If there were a book called Hong Kong Pressure Groups You’ve Never Heard Of, Left 21 would probably appear around halfway through, on page 791. Between Left 20 and Left 22, perhaps. Anyway, these people and their buddies from the Neighbourhood and Workers’ Service Centre (page 633 of Hong Kong Pressure Groups You’d Heard Of But Forgotten Existed) have called for a tax on dividends to help the poor.
They describe it as a tax on tycoons, but it would affect anyone with a stock portfolio, including helpless retirees who depend on dividend income to survive. And, now I come to think of it, me. (There is a way round that, namely to expand the current salaries tax into a broad levy on all forms of income above a given living allowance – but even Left 21 aren’t suggesting we go down that road.)
Obviously, this is more about getting media attention than proposing a sensible policy; this way, Left 21 can mention property mogul and famed non-payer of tax Li Ka-shing, and thus get into the papers. The suggestion is silly because it assumes that the government needs additional revenues in order to increase expenditure on the poor. With a grossly overpaid civil service, regular budget surpluses and some HK$1.6 trillion in reserves, Hong Kong could double welfare spending without even noticing the impact on its pocket.
The Standard quotes a number of individuals, all of whom come across as buffoons – with one exception: a legislator from the pro-Beijing Democratic Alliance for the Betterment Etc of HK, who calmly points out the government’s enviable fiscal position. I can’t help noticing this, as it’s the second occasion recently (or ever?) that DAB members have unwittingly sounded like they’re thinking for themselves.
The other case has been that of American geek-spy-traitor-hero Edward Snowden, about whom DAB vice-chairman Starry Lee says “I think the Hong Kong government should protect him.”
We must stress ‘sounded like’. Of course, Starry is not really speaking her own mind.
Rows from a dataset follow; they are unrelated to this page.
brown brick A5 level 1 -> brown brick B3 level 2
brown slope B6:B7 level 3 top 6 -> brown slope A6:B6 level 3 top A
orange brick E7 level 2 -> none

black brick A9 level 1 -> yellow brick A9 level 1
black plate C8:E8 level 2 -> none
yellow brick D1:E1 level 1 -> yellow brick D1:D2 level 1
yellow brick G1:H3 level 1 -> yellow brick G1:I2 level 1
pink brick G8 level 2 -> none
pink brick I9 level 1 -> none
The Global Times, almost in a parody of its own usual chutzpah, is calling for the Big Lychee to give refuge to Snowden on the grounds that we shelter Chinese dissidents. Although Beijing is officially silent on Snowden’s fate (and milking the we-are-victims-of-US-cybercrime thing for all it’s worth), it seems that China likes the idea of making the US sweat over the possibility that the 29-year-old school dropout whose mind holds the key to the US’s entire national security won’t be returned.
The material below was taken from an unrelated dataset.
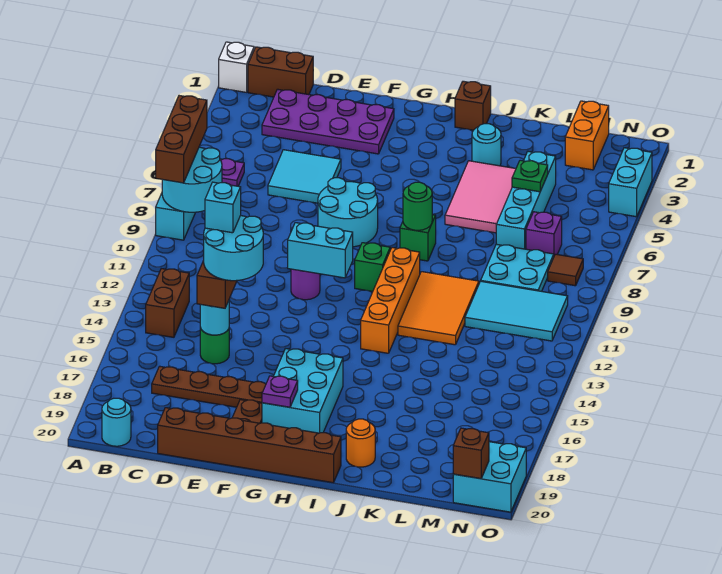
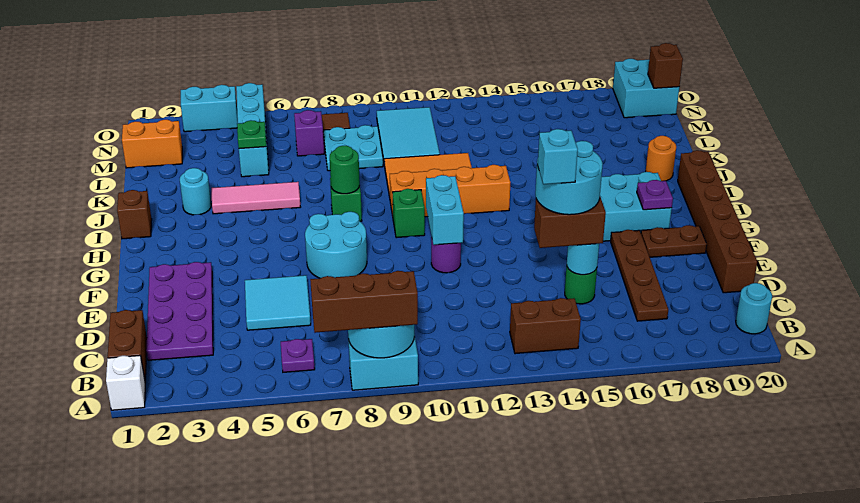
pink tile J4:K6 level 1 -> pink tile J4:J6 level 1
cyan brick L4:L7 level 1 -> cyan brick L5:O5 level 1

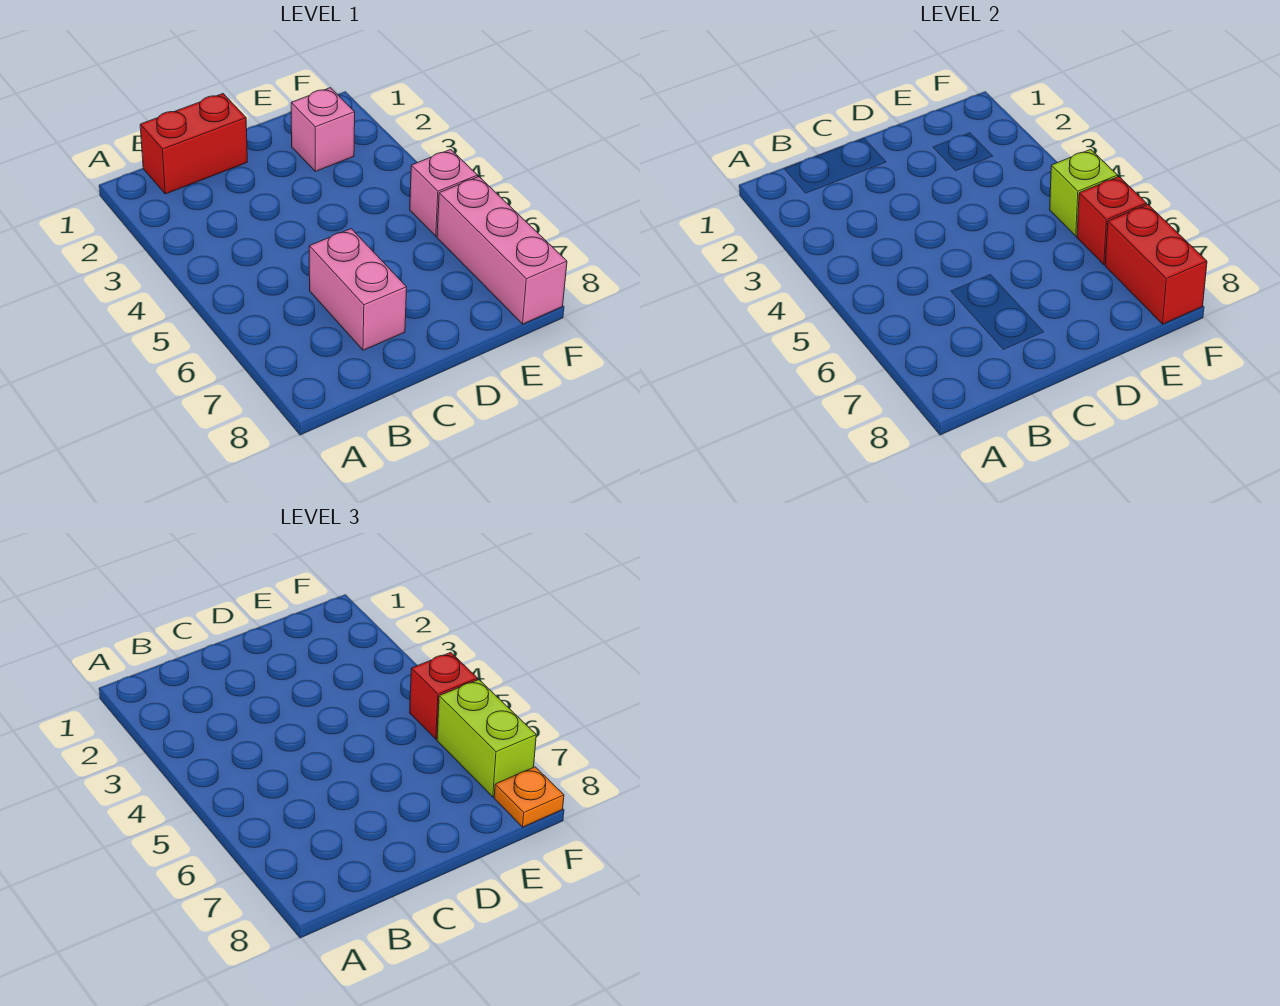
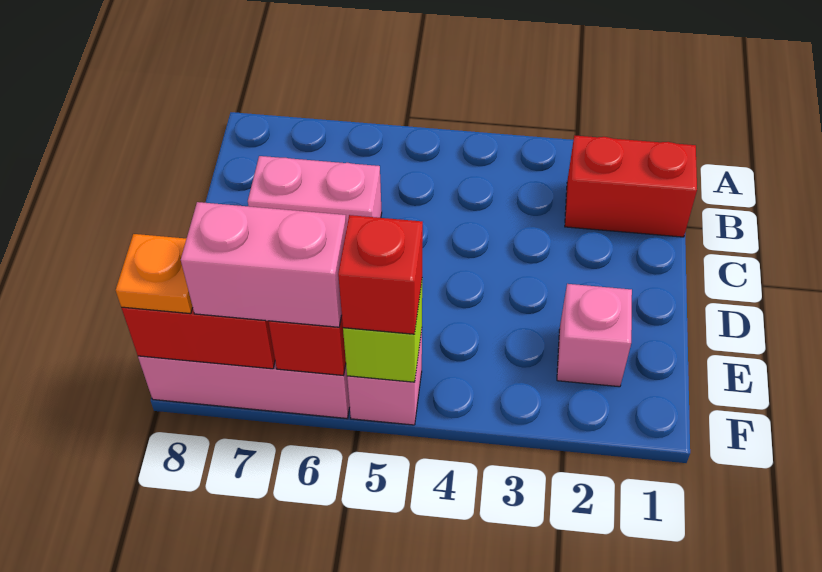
red brick B1:C1 level 1 -> red brick B1:B2 level 1
lime brick F6:F7 level 3 -> pink brick F6:F7 level 3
Everyone seems a bit confused. Some Hong Kong pro-Beijing voices are trying to say that the pro-democrats are American stooges for not criticizing Washington’s electronic surveillance enough. Other patriots, like Starry, find themselves protesting awkwardly with their local radical enemies outside the US Consulate. Over in the US, some conservatives who usually denounce Barack Obama as the Kenyan Socialist Muslim are siding with him, while some are joining progressives in opposing his attack on privacy, and some other progressives are miffed that Snowden is defecting to and passing secrets to Communist China (one or two here, at least). Compared with this lot, Left 21 thinks straight.
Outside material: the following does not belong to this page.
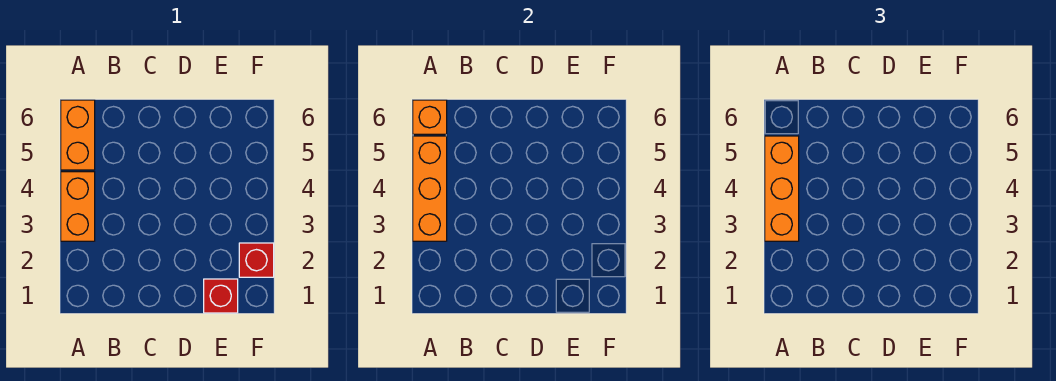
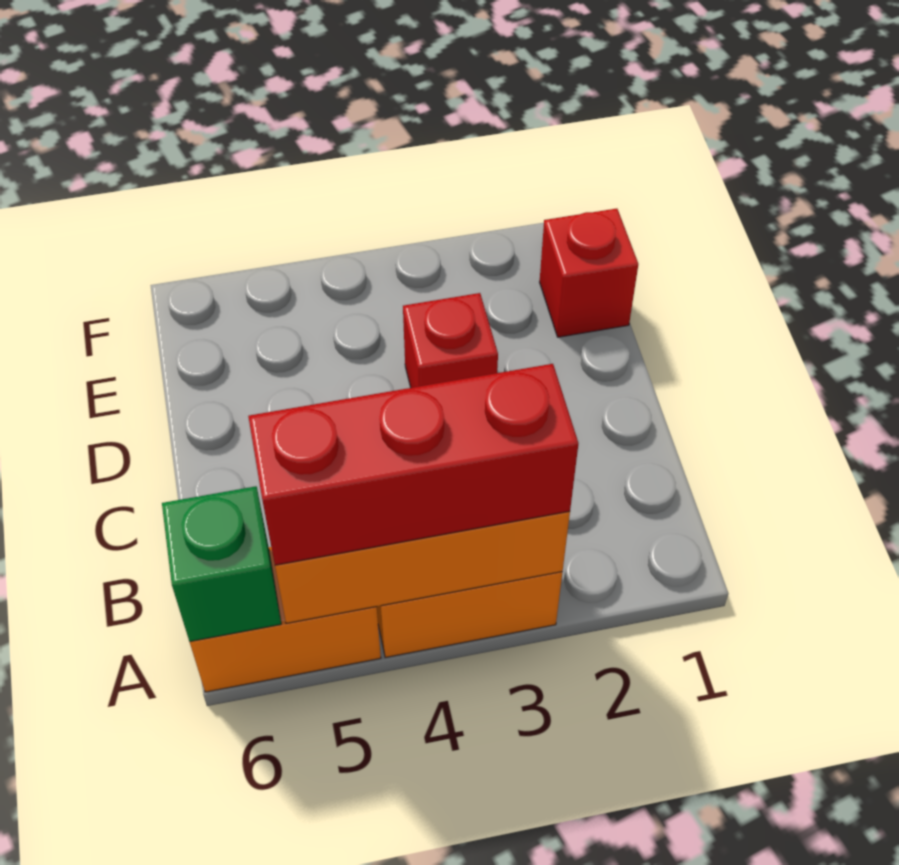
orange brick A3:A5 level 3 -> red brick A3:A5 level 3
orange brick A6 level 2 -> green brick A6 level 2
red brick F2 level 1 -> red brick D3 level 1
The allegation that Snowden is passing secrets to China adds a fascinating twist to all this. China would want to refute it as beneath the nation’s dignity, while Snowden has to disprove the slander to protect his status as saintly hero. It’s the sort of thing that can induce everyone to play along with an extradition. Meanwhile Ed is working on his wispy-beard-and-whereabouts-unknown mystique (except of course for those of us invited to the barbecue on Saturday).